2020-05-17T09:59:13+0000 [twisted.web.server.Request#critical] Traceback (most recent call last): File "/home/ubuntu/test/venv/lib/python3.6/site-packages/twisted/web/http.py", line 1755, in dataReceived finishCallback(data[contentLength:]) File "/home/ubuntu/test/venv/lib/python3.6/site-packages/twisted/web/http.py", line 2171, in _finishRequestBody self.allContentReceived() File "/home/ubuntu/test/venv/lib/python3.6/site-packages/twisted/web/http.py", line 2284, in allContentReceived req.requestReceived(command, path, version) File "/home/ubuntu/test/venv/lib/python3.6/site-packages/twisted/web/http.py", line 946, in requestReceived self.process() --- --- File "/home/ubuntu/test/venv/lib/python3.6/site-packages/twisted/web/server.py", line 235, in process self.render(resrc) File "/home/ubuntu/test/venv/lib/python3.6/site-packages/twisted/web/server.py", line 302, in render body = resrc.render(self) File "/home/ubuntu/test/venv/lib/python3.6/site-packages/scrapyd/webservice.py", line 27, in render return self.render_object(r, txrequest).encode('utf-8') File "/home/ubuntu/test/venv/lib/python3.6/site-packages/scrapyd/utils.py", line 29, in render_object txrequest.setHeader('Content-Length', len(r)) File "/home/ubuntu/test/venv/lib/python3.6/site-packages/twisted/web/http.py", line 1314, in setHeader self.responseHeaders.setRawHeaders(name, [value]) File "/home/ubuntu/test/venv/lib/python3.6/site-packages/twisted/web/http_headers.py", line 220, in setRawHeaders for v in self._encodeValues(values)] File "/home/ubuntu/test/venv/lib/python3.6/site-packages/twisted/web/http_headers.py", line 220, in for v in self._encodeValues(values)] File "/home/ubuntu/test/venv/lib/python3.6/site-packages/twisted/web/http_headers.py", line 40, in _sanitizeLinearWhitespace return b' '.join(headerComponent.splitlines())

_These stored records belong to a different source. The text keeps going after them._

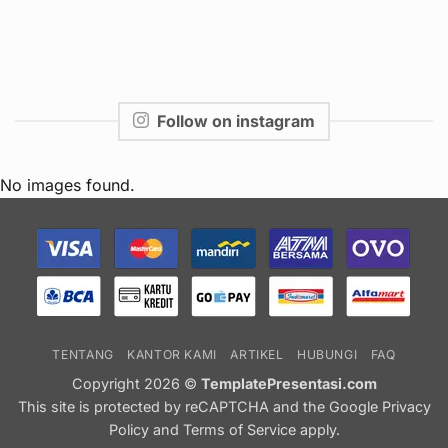
Follow on instagram
No images found.
TENTANG
KANTOR KAMI
ARTIKEL
HUBUNGI
FAQ
Copyright 2026 ©
TemplatePresentasi.com
This site is protected by reCAPTCHA and the Google
Privacy
Policy
and
Terms of Service
apply.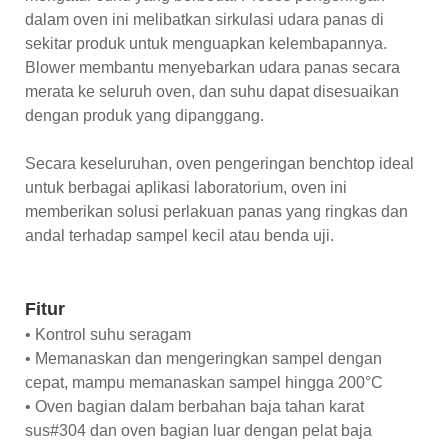
dalam oven ini melibatkan sirkulasi udara panas di
sekitar produk untuk menguapkan kelembapannya.
Blower membantu menyebarkan udara panas secara
merata ke seluruh oven, dan suhu dapat disesuaikan
dengan produk yang dipanggang.
Secara keseluruhan, oven pengeringan benchtop ideal
untuk berbagai aplikasi laboratorium, oven ini
memberikan solusi perlakuan panas yang ringkas dan
andal terhadap sampel kecil atau benda uji.
Fitur
• Kontrol suhu seragam
• Memanaskan dan mengeringkan sampel dengan
cepat, mampu memanaskan sampel hingga 200°C
• Oven bagian dalam berbahan baja tahan karat
sus#304 dan oven bagian luar dengan pelat baja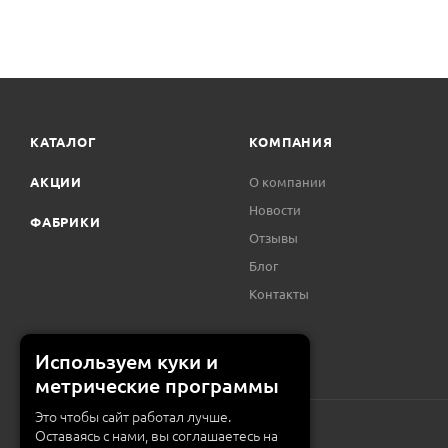
КАТАЛОГ
КОМПАНИЯ
АКЦИИ
О компании
Новости
ФАБРИКИ
Отзывы
Блог
Контакты
Используем куки и
метрические программы
Это чтобы сайт работал лучше.
Оставаясь с нами, вы соглашаетесь на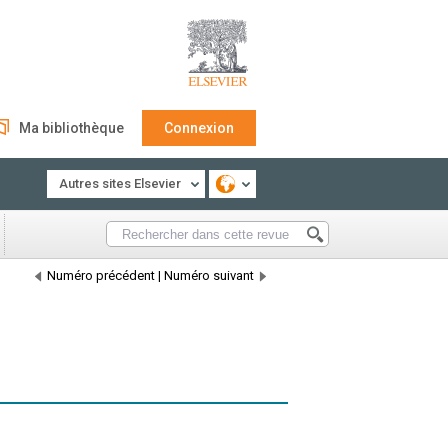
Ma bibliothèque
Connexion
Autres sites Elsevier
Numéro précédent
|
Numéro suivant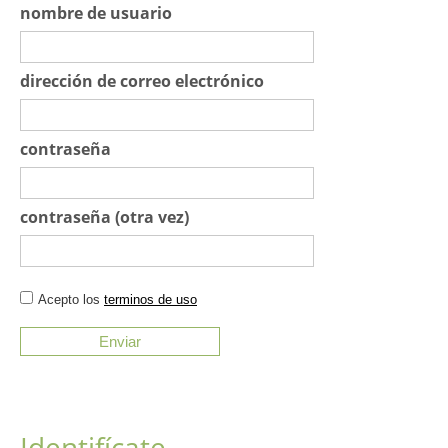
nombre de usuario
dirección de correo electrónico
contraseña
contraseña (otra vez)
Acepto los
terminos de uso
Identifícate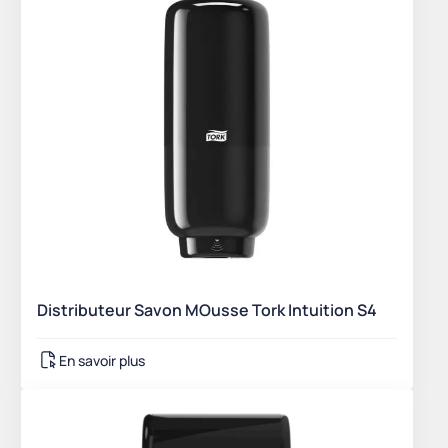
Distributeur Savon MOusse Tork Intuition S4
En savoir plus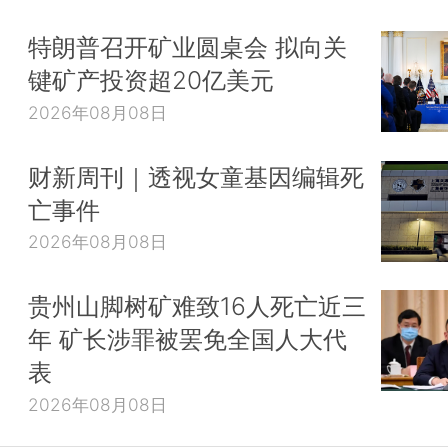
特朗普召开矿业圆桌会 拟向关
键矿产投资超20亿美元
2026年08月08日
财新周刊｜透视女童基因编辑死
亡事件
2026年08月08日
贵州山脚树矿难致16人死亡近三
年 矿长涉罪被罢免全国人大代
表
2026年08月08日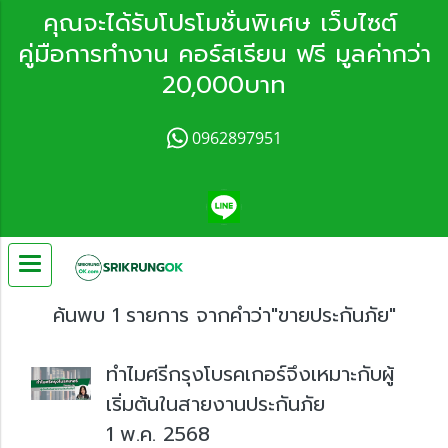
คุณจะได้รับโปรโมชั่นพิเศษ เว็บไซต์
คู่มือการทำงาน คอร์สเรียน ฟรี มูลค่ากว่า
20,000บาท
0962897951
ค้นพบ 1 รายการ จากคำว่า"ขายประกันภัย"
ทำไมศรีกรุงโบรคเกอร์จึงเหมาะกับผู้
เริ่มต้นในสายงานประกันภัย
1 พ.ค. 2568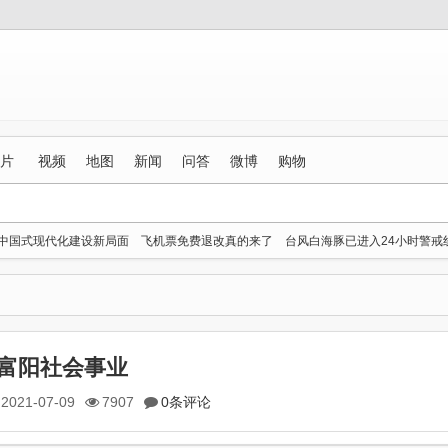
片
视频
地图
新闻
问答
微博
购物
中国式现代化建设新局面
飞机票免费退改真的来了
台风白海豚已进入24小时警戒
磅规划出炉
胡彦斌获《歌手2026》歌王
拼豆有多火 一公里内能有40家店
内无人拿走手机
《去你的岛》 观众哭崩
北京多站点小时雨量下到全国第一
存独舞
富阳社会事业
2021-07-09
7907
0条评论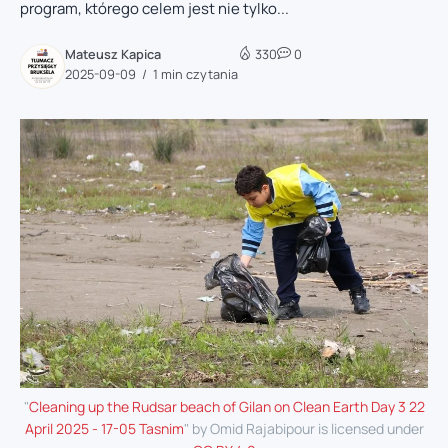
program, którego celem jest nie tylko...
Mateusz Kapica
330
0
2025-09-09
1 min czytania
"
Cleaning up the Rudsar beach of Gilan on Clean Earth Day 3 22
April 2025 - 17-05 Tasnim
" by Omid Rajabipour is licensed under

adriancast commented 4 years ago

For what I can see the error is:

File "/home/ubuntu/test/venv/lib/python3.6/site-packages/twisted/web/http_headers.py", line 40, in _sanitizeLinearWhitespace return b' '.join(headerComponent.splitlines()) builtins.AttributeError: 'int' object has no attribute 'splitlines'

I have no clue of what is going on to be honest. All the dependencies are pinned so it should not be a package version problem.

This repository is based on https://medium.com/@ali_oguzhan/how-to-use-scrapy-with-django-application-c16fabd0e62e article.

I really recommend you asking there if someone else had that problem. I am sorry but I am not able to reproduce the error.